Starring as Candy the Carrie White-inspired good girl, Carol Kane gives a beaming and delicious performance. Now residing in NYC’s Upper West Side, Carol reminisced…
CAROL KANE: I think I was told about the movie by my friend Bud Cort, and I knew producer Doug Chapin. We did When a Stranger Calls together a couple of years before. I grew up loving the Smothers Brothers. So funny and talented. I was thrilled to work with Tommy. I had no idea that Pandemonium had a cult following and people still enjoy it today. Isn’t that wonderful! That’s the best thing for an actor to hear. When one of my movies is mentioned, when I look back and remember, it’s more of the experience that I attach to it. I’ll always cherish that movie because that’s where I met Pee Wee Herman. He’s one of my favorite people. We’ve been friends ever since. After talking to you about Pandemonium, now I want to see it again!
Another up-and-coming familiar face, Miles Chapin played Andy, one of the sex-starved cheerleaders who was smitten with Candy.
MILES CHAPIN: It was great because honestly our director Alfred Sole didn’t have a great sense of humor on his own. He wasn’t a comedy director. He was a horror director. So basically he said, “If any of you guys have any ideas, please throw them up. Let’s hear them.” He was surrounded by people who knew and loved comedy, so that was why we were able to get away with everything. He had the producers on his side, but he was out of his element because it was a comedy. He had a great visual sense.
Last, but not least, the divine Candy Azzara gives a charming performance as Bambi, the hard-working, but ill-fated camp owner who clearly believed if you can’t cheer, teach. To this day, her Esther Williams-inspired death scene is an absolute guilty pleasure that still ignites chuckles galore to this day.
CANDY AZZARA: The milk bath (laughs)!! That was the hardest thing in the world! Because I had to eat those chocolate cookies and I saw bits of dirt and hair in the bathtub! (laughs) It took about a day to shoot that scene. And then the milk went up nose! They used real milk and they just left it there I said, “Am I desperate or what!” (laughs) I always thought of my father. I did my father [inspiration for her cookie-eating style]. The yum sounds. He always used to go like that. I loved the production. I just get such a kick out of acting. I love acting. Any part I do is like the most important part in the world. I don’t care how big or what. Pandemonium wasn’t a hit like Airplane!, but now it’s becoming a cult thing.

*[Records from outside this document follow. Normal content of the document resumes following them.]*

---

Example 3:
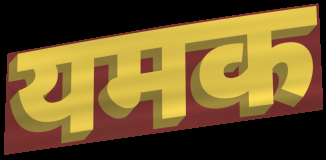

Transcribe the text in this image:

यमक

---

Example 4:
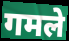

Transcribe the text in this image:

गमले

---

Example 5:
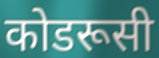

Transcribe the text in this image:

कोडरूसी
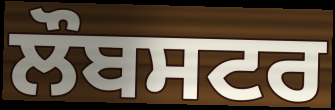
ਲੌਬਸਟਰ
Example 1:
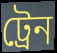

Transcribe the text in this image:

ট্রেন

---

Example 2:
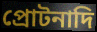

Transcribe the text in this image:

প্রোটনাদি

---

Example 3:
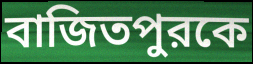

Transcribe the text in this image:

বাজিতপুরকে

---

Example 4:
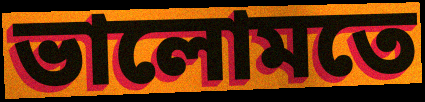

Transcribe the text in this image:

ভালোমতে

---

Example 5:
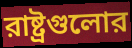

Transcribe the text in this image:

রাষ্ট্রগুলোর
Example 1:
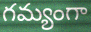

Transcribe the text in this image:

గమ్యంగా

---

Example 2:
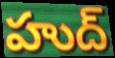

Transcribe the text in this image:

హుద్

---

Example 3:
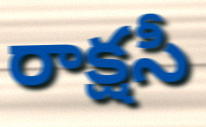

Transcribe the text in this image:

రాక్షసీ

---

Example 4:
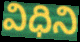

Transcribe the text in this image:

విధిని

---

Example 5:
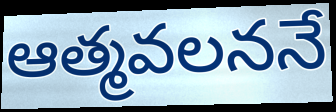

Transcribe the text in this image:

ఆత్మవలననే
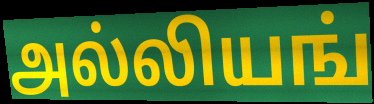
அல்லியங்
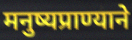
मनुष्यप्राण्याने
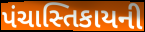
પંચાસ્તિકાયની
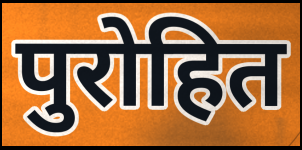
पुरोहित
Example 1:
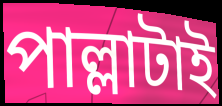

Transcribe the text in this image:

পাল্লাটাই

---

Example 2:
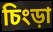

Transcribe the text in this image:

চিংড়া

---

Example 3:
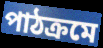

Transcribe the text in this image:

পাঠক্রমে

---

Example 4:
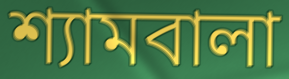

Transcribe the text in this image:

শ্যামবালা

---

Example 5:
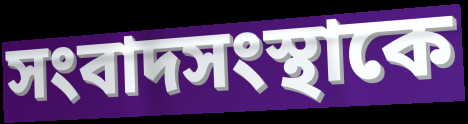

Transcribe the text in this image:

সংবাদসংস্থাকে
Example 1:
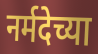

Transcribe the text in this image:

नर्मदेच्या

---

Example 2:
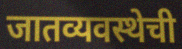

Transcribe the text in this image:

जातव्यवस्थेची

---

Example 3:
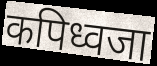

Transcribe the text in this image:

कपिध्वजा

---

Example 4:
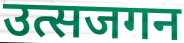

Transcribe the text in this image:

उत्सजगन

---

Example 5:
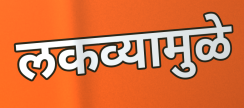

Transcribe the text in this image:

लकव्यामुळे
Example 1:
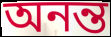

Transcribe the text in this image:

অনন্ত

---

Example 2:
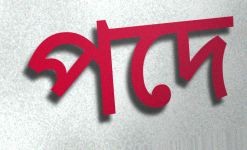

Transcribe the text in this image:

পদে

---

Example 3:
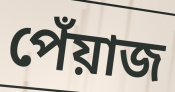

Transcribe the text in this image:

পেঁয়াজ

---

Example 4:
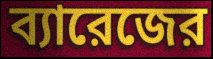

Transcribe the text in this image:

ব্যারেজের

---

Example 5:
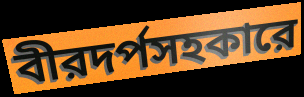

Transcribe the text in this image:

বীরদর্পসহকারে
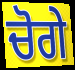
ਚੋਗੇ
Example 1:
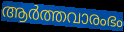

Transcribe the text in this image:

ആർത്തവാരംഭം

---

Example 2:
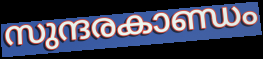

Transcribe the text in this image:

സുന്ദരകാണ്ഡം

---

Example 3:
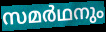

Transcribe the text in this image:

സമർഥനും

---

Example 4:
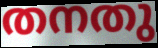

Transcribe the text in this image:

തനതു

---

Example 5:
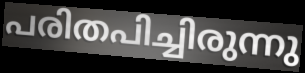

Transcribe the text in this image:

പരിതപിച്ചിരുന്നു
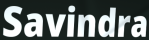
Savindra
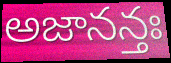
అజానన్తః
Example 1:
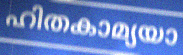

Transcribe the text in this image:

ഹിതകാമ്യയാ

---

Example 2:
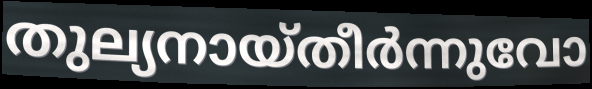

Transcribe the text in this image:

തുല്യനായ്തീർന്നുവോ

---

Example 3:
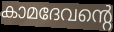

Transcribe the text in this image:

കാമദേവന്റെ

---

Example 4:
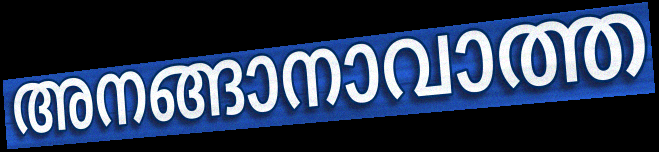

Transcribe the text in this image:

അനങ്ങാനാവാത്ത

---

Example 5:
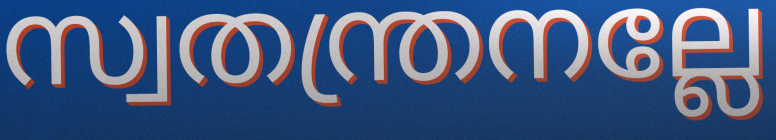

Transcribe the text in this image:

സ്വതന്ത്രനല്ലേ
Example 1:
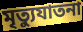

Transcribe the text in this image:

মৃত্যুযাতনা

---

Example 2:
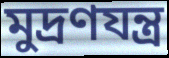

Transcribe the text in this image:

মুদ্রণযন্ত্র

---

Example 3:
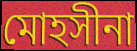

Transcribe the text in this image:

মোহসীনা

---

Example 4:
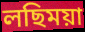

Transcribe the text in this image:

লছিময়া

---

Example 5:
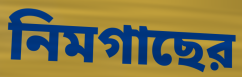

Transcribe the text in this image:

নিমগাছের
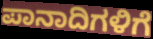
ಪಾನಾದಿಗಳಿಗೆ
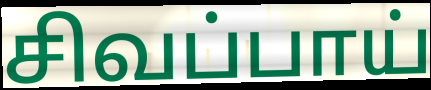
சிவப்பாய்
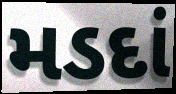
મડદાં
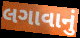
લગાવાનું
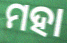
ମହା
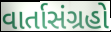
વાર્તાસંગ્રહો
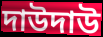
দাউদাউ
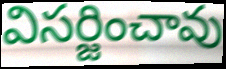
విసర్జించావు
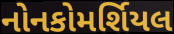
નોનકોમર્શિયલ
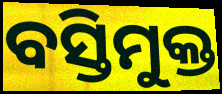
ବସ୍ତିମୁକ୍ତ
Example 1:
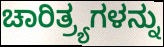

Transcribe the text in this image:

ಚಾರಿತ್ರ್ಯಗಳನ್ನು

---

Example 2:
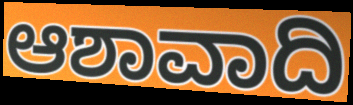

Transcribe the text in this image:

ಆಶಾವಾದಿ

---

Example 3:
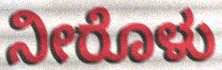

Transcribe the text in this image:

ನೀರೊಳು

It’s clear that Alfred Sole’s strong production design sense is felt throughout the movie as every corner of the screen is laden with details galore. This forte along with his seeming displeasure with directing led to him spending the remainder of his career as a production designer of many features and TV shows including the new McGyver, Castle, Moonlight and Melrose Place.
Pandemonium is still a favorite amongst those who remember it well and while it may not resonate with today’s audiences, it certainly can’t be faulted for being unabashedly just-let-go-mind-go-blank. Or perhaps it’s simply the ideal party movie for those who just can resist groaning and eyeball-rolling.